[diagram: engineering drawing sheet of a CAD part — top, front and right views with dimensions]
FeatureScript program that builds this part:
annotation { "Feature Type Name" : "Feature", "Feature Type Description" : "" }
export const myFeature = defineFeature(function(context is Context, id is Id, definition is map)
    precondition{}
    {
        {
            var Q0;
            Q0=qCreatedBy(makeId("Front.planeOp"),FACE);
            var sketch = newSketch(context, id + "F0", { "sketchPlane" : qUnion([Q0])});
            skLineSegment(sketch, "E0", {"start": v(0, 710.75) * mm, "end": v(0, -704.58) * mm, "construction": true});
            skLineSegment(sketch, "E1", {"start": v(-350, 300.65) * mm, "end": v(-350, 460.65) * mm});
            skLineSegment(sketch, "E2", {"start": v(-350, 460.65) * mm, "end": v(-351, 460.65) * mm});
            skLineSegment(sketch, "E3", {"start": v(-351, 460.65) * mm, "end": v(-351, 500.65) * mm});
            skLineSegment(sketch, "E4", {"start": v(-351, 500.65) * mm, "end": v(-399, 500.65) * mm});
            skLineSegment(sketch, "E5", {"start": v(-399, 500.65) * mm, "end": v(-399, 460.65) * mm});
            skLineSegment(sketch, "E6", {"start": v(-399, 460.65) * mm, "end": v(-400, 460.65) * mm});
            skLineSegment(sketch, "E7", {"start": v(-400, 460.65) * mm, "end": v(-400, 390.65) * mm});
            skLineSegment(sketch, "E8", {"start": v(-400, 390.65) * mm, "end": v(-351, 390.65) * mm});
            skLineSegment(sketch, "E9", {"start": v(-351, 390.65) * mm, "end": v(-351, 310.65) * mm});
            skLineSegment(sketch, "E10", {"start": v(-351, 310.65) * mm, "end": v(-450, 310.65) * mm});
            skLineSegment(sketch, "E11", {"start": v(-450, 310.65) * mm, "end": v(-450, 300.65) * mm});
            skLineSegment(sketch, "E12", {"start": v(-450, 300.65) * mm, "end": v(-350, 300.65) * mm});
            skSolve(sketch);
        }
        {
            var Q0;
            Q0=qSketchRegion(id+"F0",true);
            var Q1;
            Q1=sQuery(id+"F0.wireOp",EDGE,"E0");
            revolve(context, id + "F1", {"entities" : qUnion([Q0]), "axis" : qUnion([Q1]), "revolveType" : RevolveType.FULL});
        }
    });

....

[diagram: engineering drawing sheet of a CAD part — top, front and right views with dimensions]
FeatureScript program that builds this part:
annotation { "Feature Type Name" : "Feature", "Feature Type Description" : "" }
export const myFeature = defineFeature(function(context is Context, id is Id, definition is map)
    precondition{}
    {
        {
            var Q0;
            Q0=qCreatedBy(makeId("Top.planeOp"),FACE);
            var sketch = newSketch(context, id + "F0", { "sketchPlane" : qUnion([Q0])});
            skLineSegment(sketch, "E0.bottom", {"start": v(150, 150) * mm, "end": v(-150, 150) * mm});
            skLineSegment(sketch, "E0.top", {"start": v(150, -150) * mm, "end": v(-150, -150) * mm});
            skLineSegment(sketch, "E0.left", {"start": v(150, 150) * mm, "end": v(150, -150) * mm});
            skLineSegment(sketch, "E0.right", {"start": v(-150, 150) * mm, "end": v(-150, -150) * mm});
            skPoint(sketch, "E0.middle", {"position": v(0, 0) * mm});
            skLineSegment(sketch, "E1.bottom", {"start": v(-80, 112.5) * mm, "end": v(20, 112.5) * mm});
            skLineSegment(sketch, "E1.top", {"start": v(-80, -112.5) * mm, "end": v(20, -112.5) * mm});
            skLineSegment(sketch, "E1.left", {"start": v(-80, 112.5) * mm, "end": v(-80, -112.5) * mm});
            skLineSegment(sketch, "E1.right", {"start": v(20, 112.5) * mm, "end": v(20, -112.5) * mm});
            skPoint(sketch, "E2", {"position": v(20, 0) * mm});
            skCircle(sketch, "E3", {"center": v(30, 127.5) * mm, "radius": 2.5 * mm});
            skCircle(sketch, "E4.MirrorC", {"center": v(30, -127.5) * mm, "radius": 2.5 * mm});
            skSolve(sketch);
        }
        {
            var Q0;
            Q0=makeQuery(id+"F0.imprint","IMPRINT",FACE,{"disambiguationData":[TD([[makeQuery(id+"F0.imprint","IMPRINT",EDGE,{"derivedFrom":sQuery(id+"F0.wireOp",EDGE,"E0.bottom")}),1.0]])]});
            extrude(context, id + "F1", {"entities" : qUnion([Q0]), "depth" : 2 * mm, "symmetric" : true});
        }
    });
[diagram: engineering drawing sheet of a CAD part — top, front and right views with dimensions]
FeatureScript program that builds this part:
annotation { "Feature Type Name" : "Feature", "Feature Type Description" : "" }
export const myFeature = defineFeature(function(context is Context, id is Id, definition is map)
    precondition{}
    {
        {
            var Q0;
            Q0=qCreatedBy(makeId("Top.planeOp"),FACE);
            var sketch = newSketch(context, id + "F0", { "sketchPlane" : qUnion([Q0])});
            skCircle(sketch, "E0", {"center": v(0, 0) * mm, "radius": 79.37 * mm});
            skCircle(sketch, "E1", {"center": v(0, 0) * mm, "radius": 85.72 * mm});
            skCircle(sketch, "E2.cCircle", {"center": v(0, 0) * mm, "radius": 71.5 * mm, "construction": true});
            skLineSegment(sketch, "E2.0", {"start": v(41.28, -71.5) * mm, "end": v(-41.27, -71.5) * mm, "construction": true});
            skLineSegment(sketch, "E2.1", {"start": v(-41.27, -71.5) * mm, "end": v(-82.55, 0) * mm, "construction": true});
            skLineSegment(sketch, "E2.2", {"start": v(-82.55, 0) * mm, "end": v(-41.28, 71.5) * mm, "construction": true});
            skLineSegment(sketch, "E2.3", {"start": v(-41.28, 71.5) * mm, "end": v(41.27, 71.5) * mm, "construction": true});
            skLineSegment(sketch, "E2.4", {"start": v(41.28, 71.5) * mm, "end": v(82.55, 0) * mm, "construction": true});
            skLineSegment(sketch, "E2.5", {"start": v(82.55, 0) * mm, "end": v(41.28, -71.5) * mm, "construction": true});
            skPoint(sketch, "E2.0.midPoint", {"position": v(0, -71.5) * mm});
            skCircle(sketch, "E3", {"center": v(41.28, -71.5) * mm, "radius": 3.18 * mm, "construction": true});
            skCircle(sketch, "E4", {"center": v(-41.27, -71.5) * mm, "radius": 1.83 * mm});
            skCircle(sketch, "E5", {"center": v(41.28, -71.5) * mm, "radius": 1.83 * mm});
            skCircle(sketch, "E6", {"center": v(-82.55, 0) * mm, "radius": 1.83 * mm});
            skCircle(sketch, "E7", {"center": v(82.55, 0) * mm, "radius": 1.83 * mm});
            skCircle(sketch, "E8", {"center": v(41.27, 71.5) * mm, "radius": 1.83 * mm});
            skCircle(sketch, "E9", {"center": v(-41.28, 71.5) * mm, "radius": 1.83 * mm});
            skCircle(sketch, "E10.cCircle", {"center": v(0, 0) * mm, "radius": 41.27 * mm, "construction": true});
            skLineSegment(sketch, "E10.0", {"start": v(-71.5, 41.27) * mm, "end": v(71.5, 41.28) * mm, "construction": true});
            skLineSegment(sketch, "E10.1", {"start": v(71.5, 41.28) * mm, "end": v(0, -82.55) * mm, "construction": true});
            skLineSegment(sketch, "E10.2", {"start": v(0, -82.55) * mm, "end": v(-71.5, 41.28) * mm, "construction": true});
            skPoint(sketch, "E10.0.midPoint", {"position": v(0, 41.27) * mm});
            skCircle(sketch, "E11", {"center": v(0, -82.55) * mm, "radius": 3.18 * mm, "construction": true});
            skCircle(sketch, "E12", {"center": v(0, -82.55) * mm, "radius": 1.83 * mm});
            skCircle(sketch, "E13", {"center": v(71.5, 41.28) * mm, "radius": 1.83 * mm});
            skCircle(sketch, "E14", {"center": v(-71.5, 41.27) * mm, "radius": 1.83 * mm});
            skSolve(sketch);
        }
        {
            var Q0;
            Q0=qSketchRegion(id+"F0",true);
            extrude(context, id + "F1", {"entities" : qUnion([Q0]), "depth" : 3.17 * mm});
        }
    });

....

• _EXERCISE DETAILS_:
Extract every line in the items above that contains the string "FACE", matching case exactly.

• _THE COMPLETED TASK_:
            Q0=qCreatedBy(makeId("Front.planeOp"),FACE);
            Q0=qCreatedBy(makeId("Top.planeOp"),FACE);
            Q0=makeQuery(id+"F0.imprint","IMPRINT",FACE,{"disambiguationData":[TD([[makeQuery(id+"F0.imprint","IMPRINT",EDGE,{"derivedFrom":sQuery(id+"F0.wireOp",EDGE,"E0.bottom")}),1.0]])]});
            Q0=qCreatedBy(makeId("Top.planeOp"),FACE);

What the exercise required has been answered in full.